In contrast to State J, the decoding benchmarks in the State G document are overly general. It is easy to get a sense of the larger goals of reading/language arts from these benchmarks, but there is insufficient guidance for districts to develop local curriculum, instruction, and assessment materials and guidelines. Although little has been written about the optimum level of specificity for state and local standards, Spillane and Jennings (1997) report that the extent to which teachers' practices reflect a district's literacy initiative depends on how well the reforms are elaborated by that district. In their study, the observed teachers responded to their district's explicit policies about the materials they were to use and not use by using trade materials rather than basals to teach reading and by not using practice books. District policy also indicated that learners should "evaluate different texts" and "establish and justify personal opinions of various literary forms," but teachers were offered no explicit guidelines about helping students articulate ideas about text. As a result, there was considerable variability among classrooms in how teachers interpreted these goals. This suggests that benchmarks that are too general may result in too much local variability.
The decoding benchmarks in the State M document appear to offer a reasonable compromise. They provide the big reading/language arts picture and sufficient guidance for developing local curriculum, instruction, and assessment without unduly constraining local flexibility. Our experience using state standards to help districts develop local curricula and assessments suggests that a certain level of detail is necessary if district practices are to achieve the goals intended by the state. At the same time, we must be careful not to turn benchmarks into curriculum standards or instructional activities. There is a fine line, here, and even the best documents can err on one side or the other at times.
The content analysis addressed the other two criteria of the CCSSO document--i.e., support for all students achieving at high levels and attention to the strengths of the academic discipline. Again, those who were in the classroom in the 1970s either as teacher or student will remember the frustration with the lack of knowledge about which set of skills in which sequence would lead to reading achievement for all. The truth is that we still don't know, although many today talk as if we do. We know more about how the processes of reading and writing emerge and develop over time, but that is not the same as knowing what the scope and sequence should be for systems of curriculum, instruction, and assessment. If this were evident from the extant literature, there would be no debate and standards documents would all look the same. Needless to say, they do not. Our examination of both the content coverage represented in state standards documents and the appropriateness of their content serves to demonstrate this variability and to explore some of the potential consequences of that variation, both positive and negative, for children's early reading achievement.

================================

▸ **DIRECTIVE A**
Please revise the passage on state reading benchmarks, starting at "The decoding benchmarks in the State M" and ending at "other at times.", so that "compromise" is replaced with "balance".
▸ **DIRECTIVE B**
For each statement, decide whether it agrees with the passage on state reading benchmarks, answering yes or no and quoting the words that settle it: (i) The Spillane and Jennings study dates from 1997. (ii) The decoding benchmarks in the State G document are described as overly specific. (iii) The observed teachers used basals rather than trade materials to teach reading.
The records have no connection to the passage on state reading benchmarks.

▸ **DATA**

================================

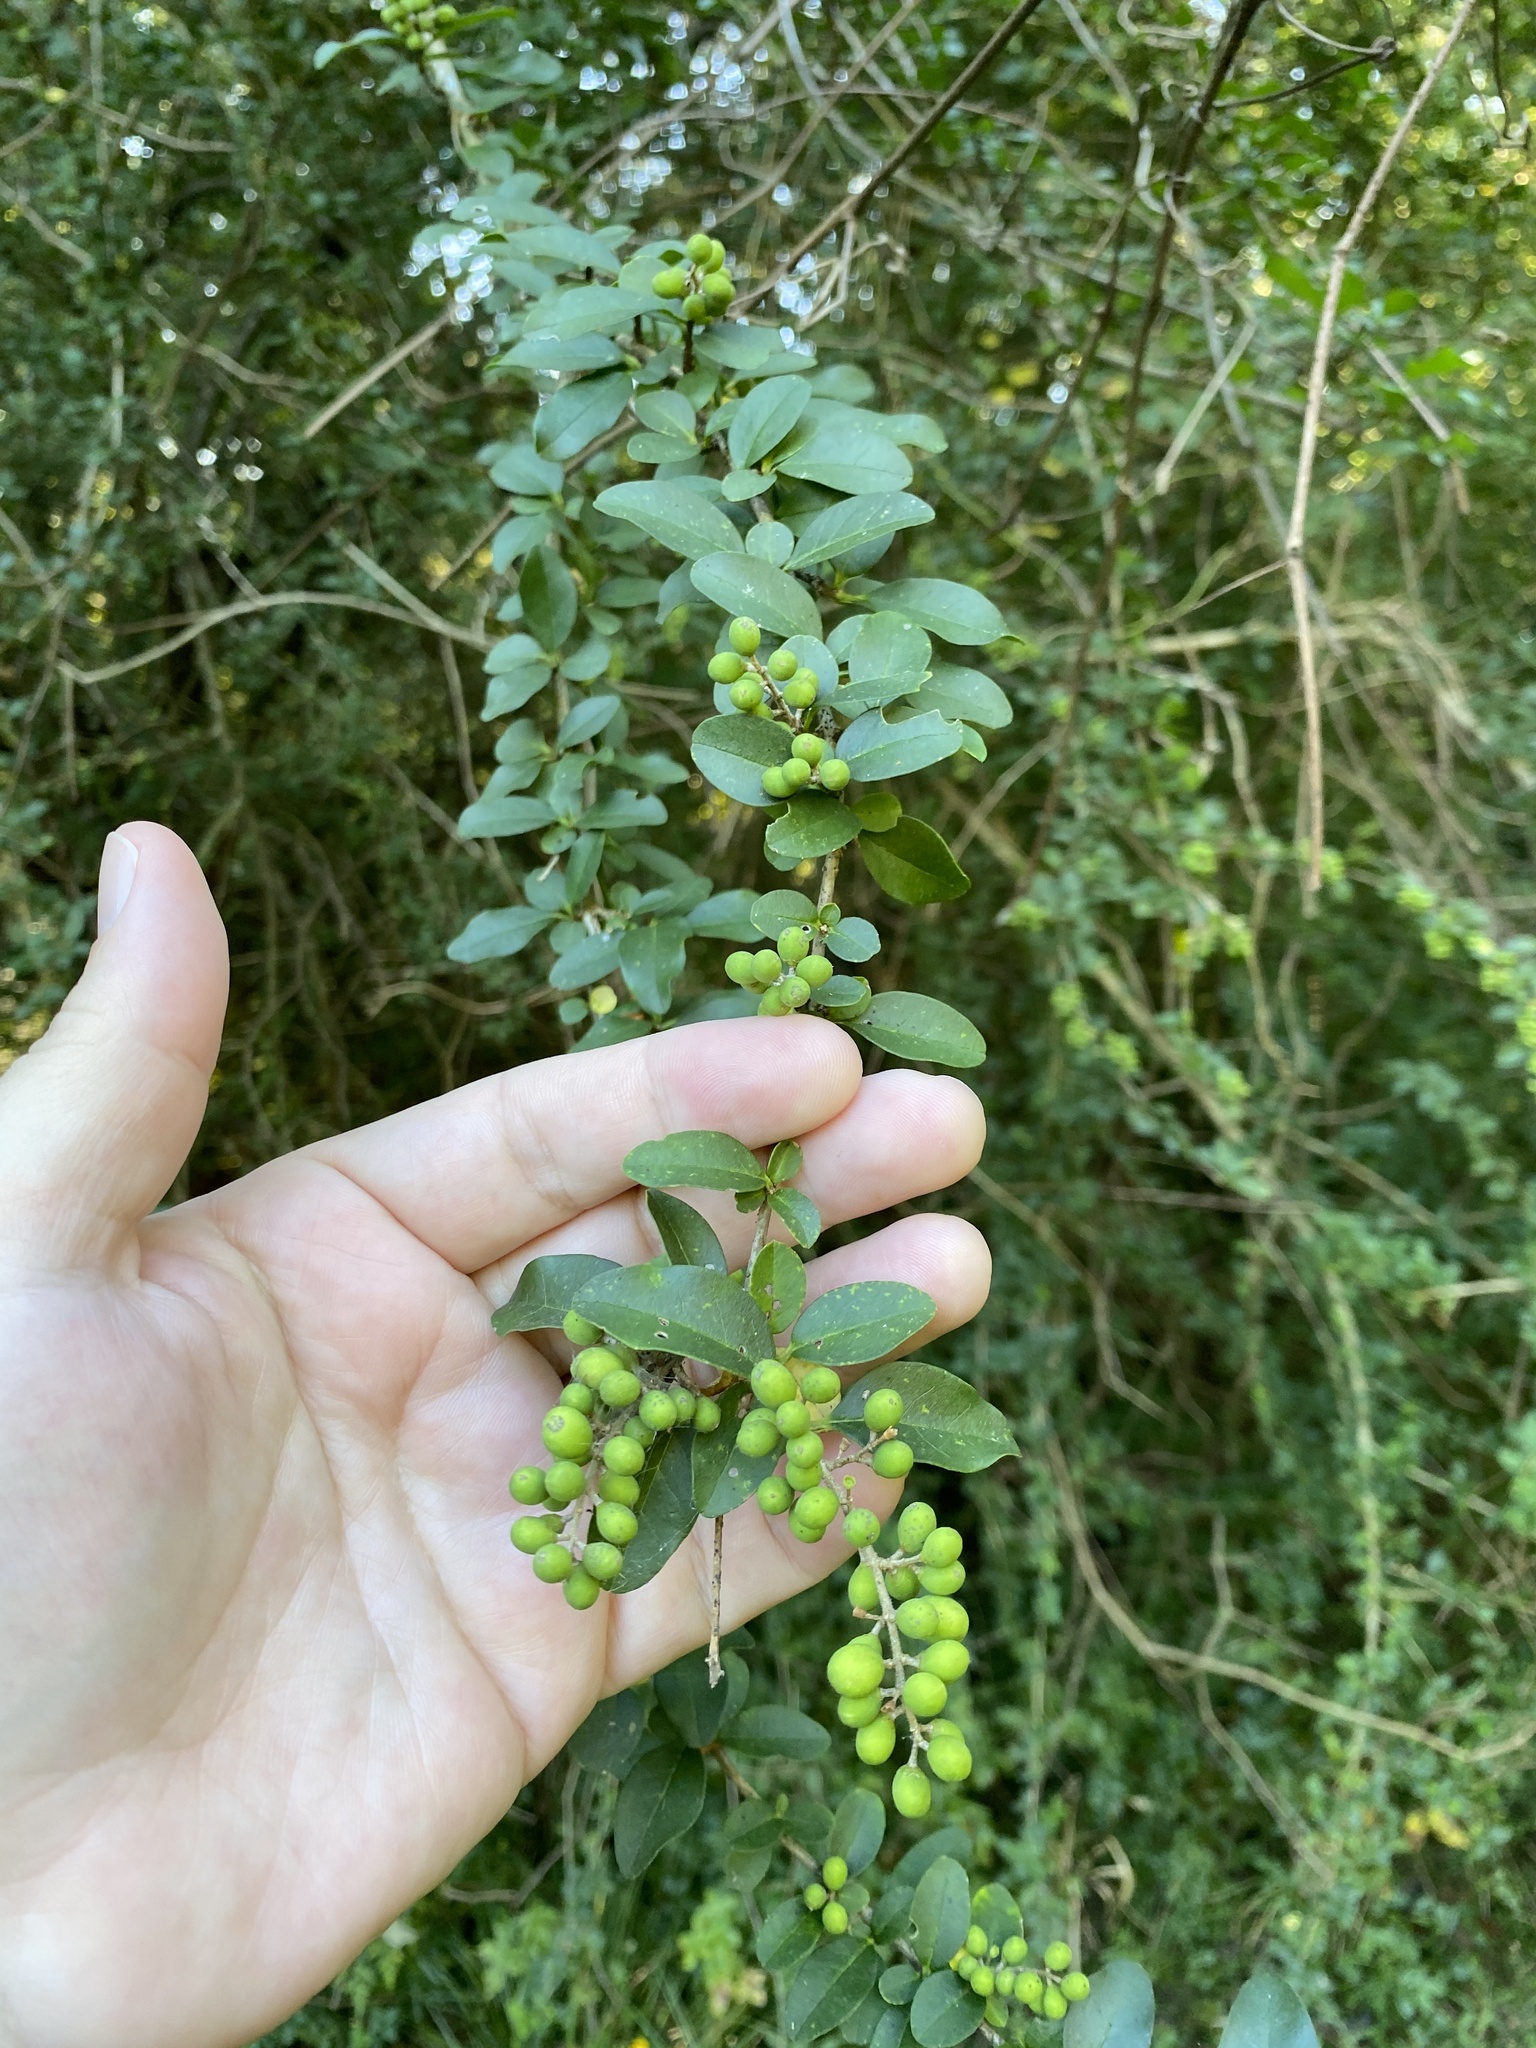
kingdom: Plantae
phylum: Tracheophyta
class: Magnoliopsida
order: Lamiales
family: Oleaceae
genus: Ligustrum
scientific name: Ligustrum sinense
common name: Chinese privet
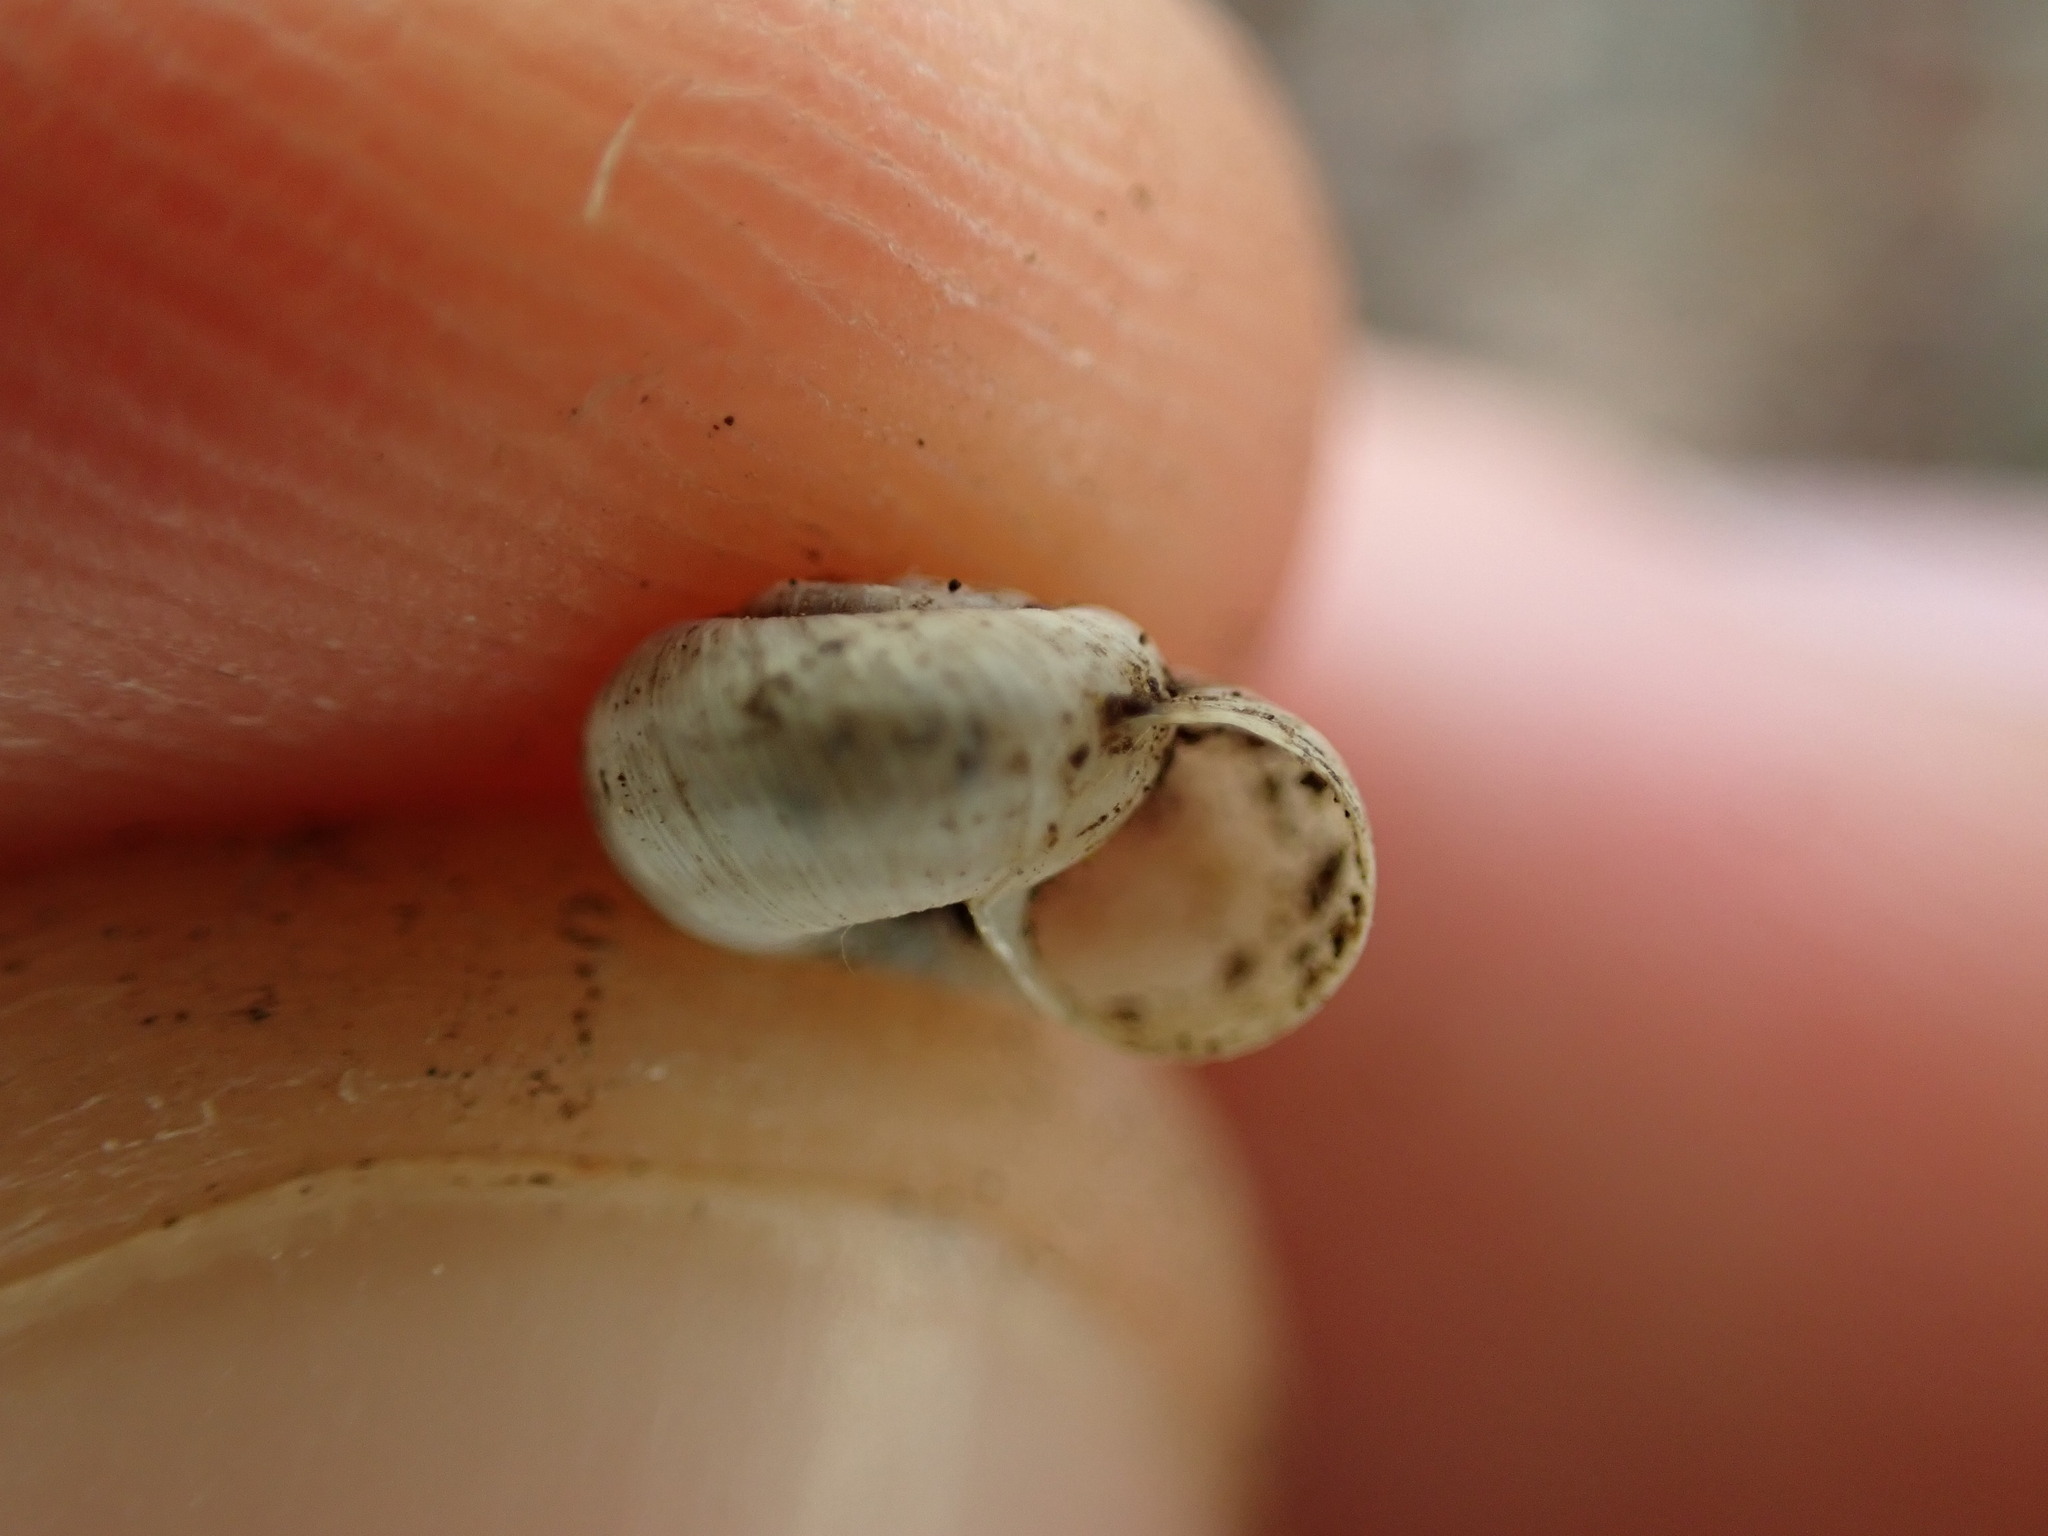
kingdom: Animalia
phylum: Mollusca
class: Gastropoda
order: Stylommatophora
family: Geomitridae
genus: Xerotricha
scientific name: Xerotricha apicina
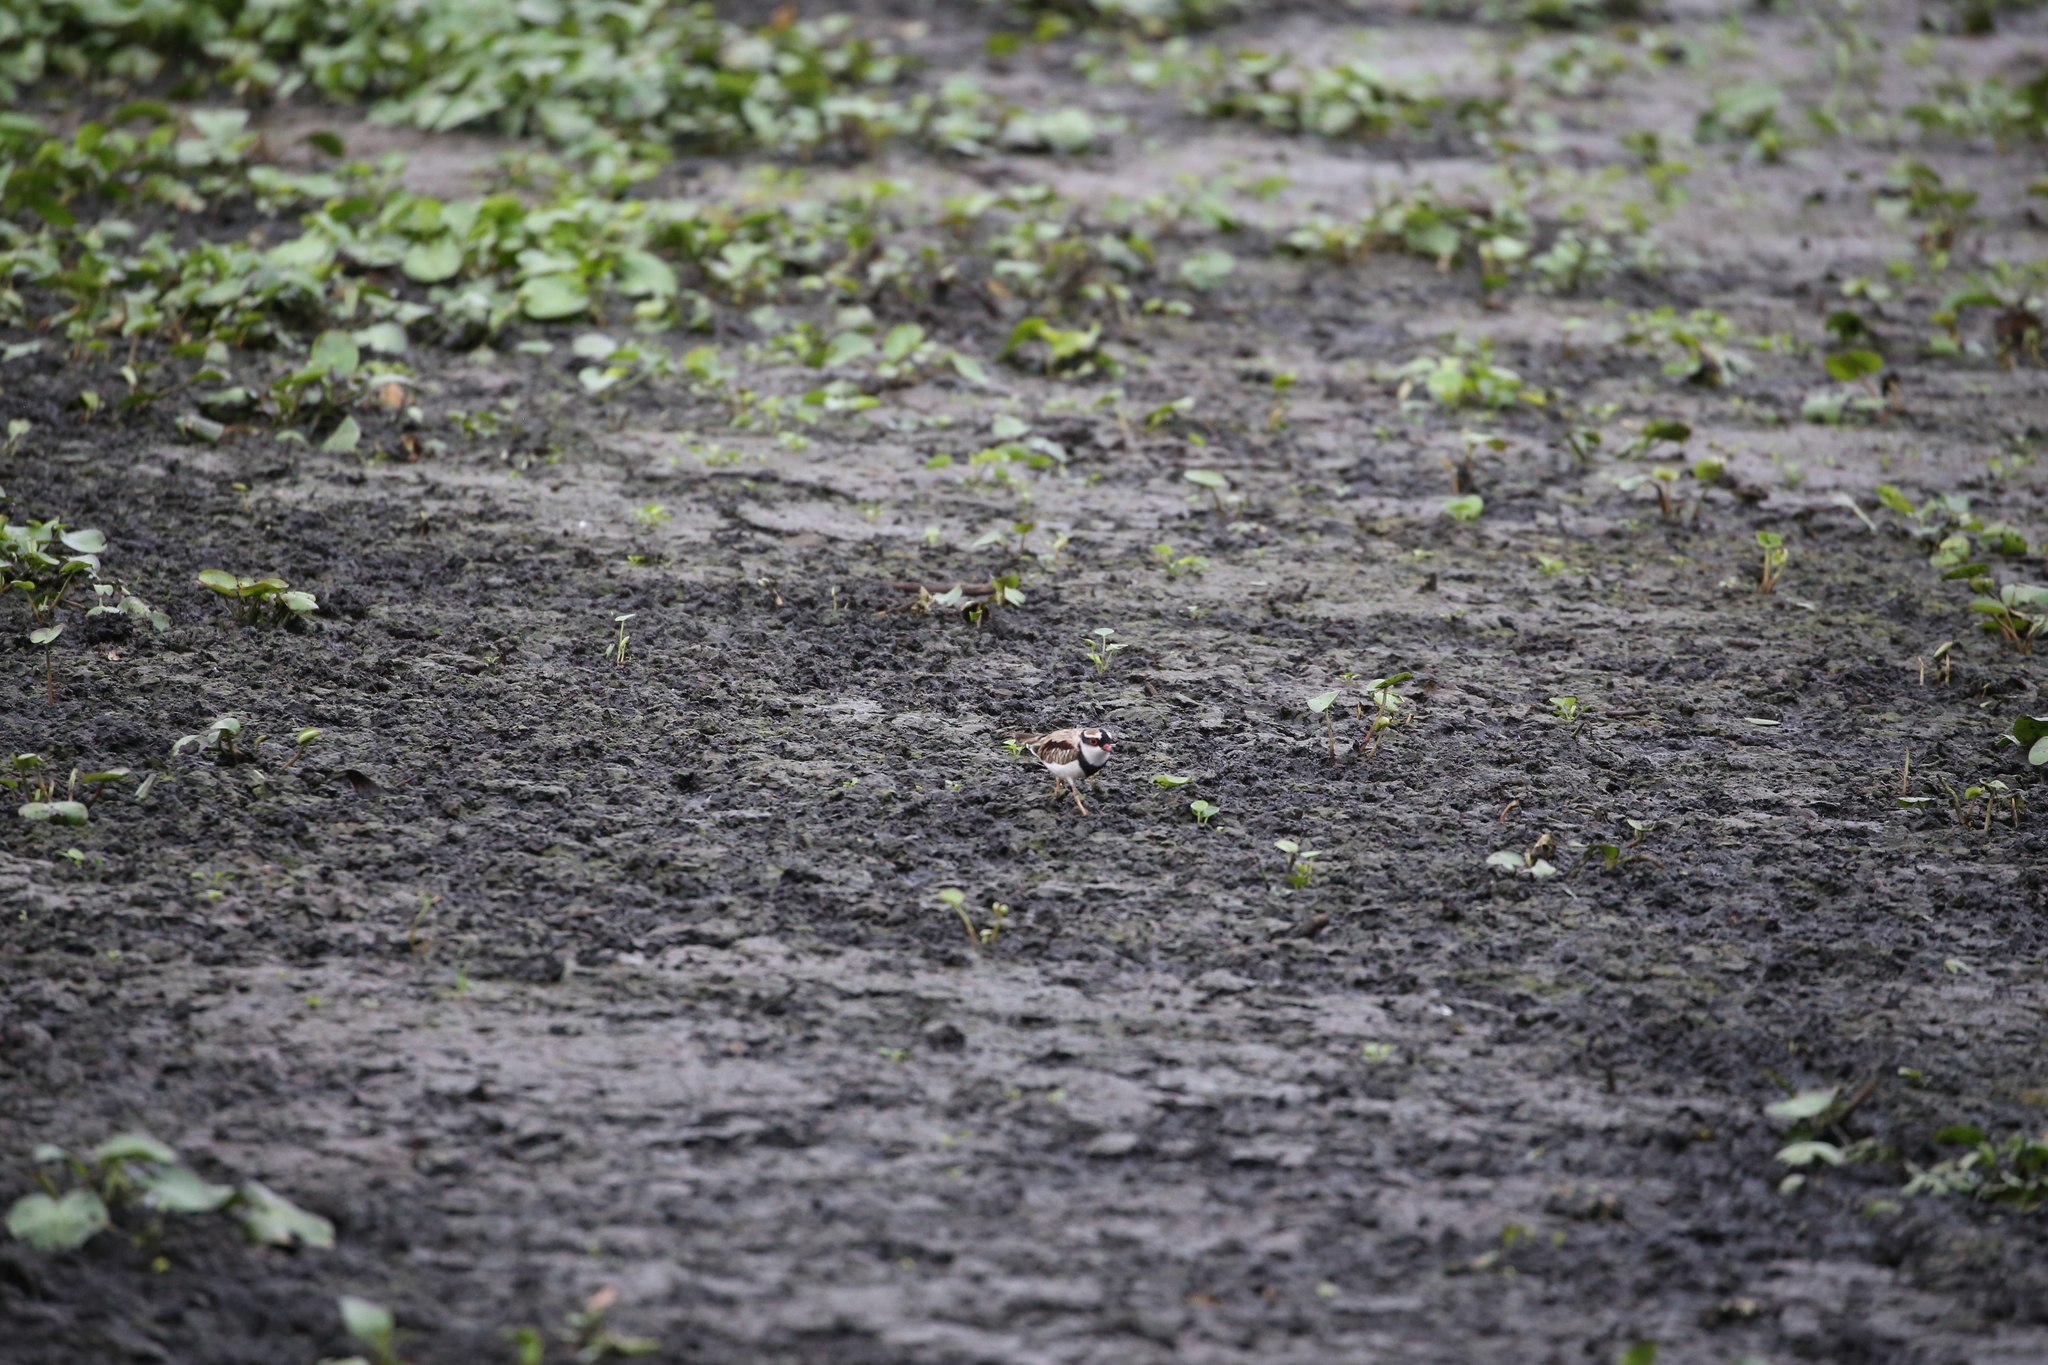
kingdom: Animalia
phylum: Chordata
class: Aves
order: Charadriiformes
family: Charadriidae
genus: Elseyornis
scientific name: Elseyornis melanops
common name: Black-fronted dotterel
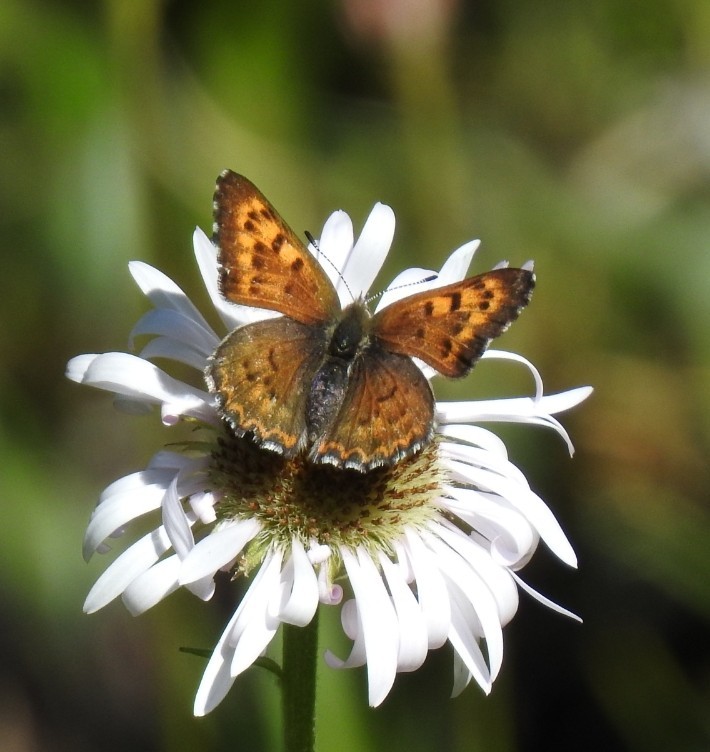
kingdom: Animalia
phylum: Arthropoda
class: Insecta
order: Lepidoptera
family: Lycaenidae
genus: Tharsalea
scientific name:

================================

▸ **EXERCISE SOLUTION A**
The decoding benchmarks in the State M document appear to offer a reasonable balance. They provide the big reading/language arts picture and sufficient guidance for developing local curriculum, instruction, and assessment without unduly constraining local flexibility. Our experience using state standards to help districts develop local curricula and assessments suggests that a certain level of detail is necessary if district practices are to achieve the goals intended by the state. At the same time, we must be careful not to turn benchmarks into curriculum standards or instructional activities. There is a fine line, here, and even the best documents can err on one side or the other at times.

▸ **EXERCISE SOLUTION B**
(i) Yes: "Spillane and Jennings (1997)"
(ii) No: "the decoding benchmarks in the State G document are overly general"
(iii) No: "by using trade materials rather than basals to teach reading"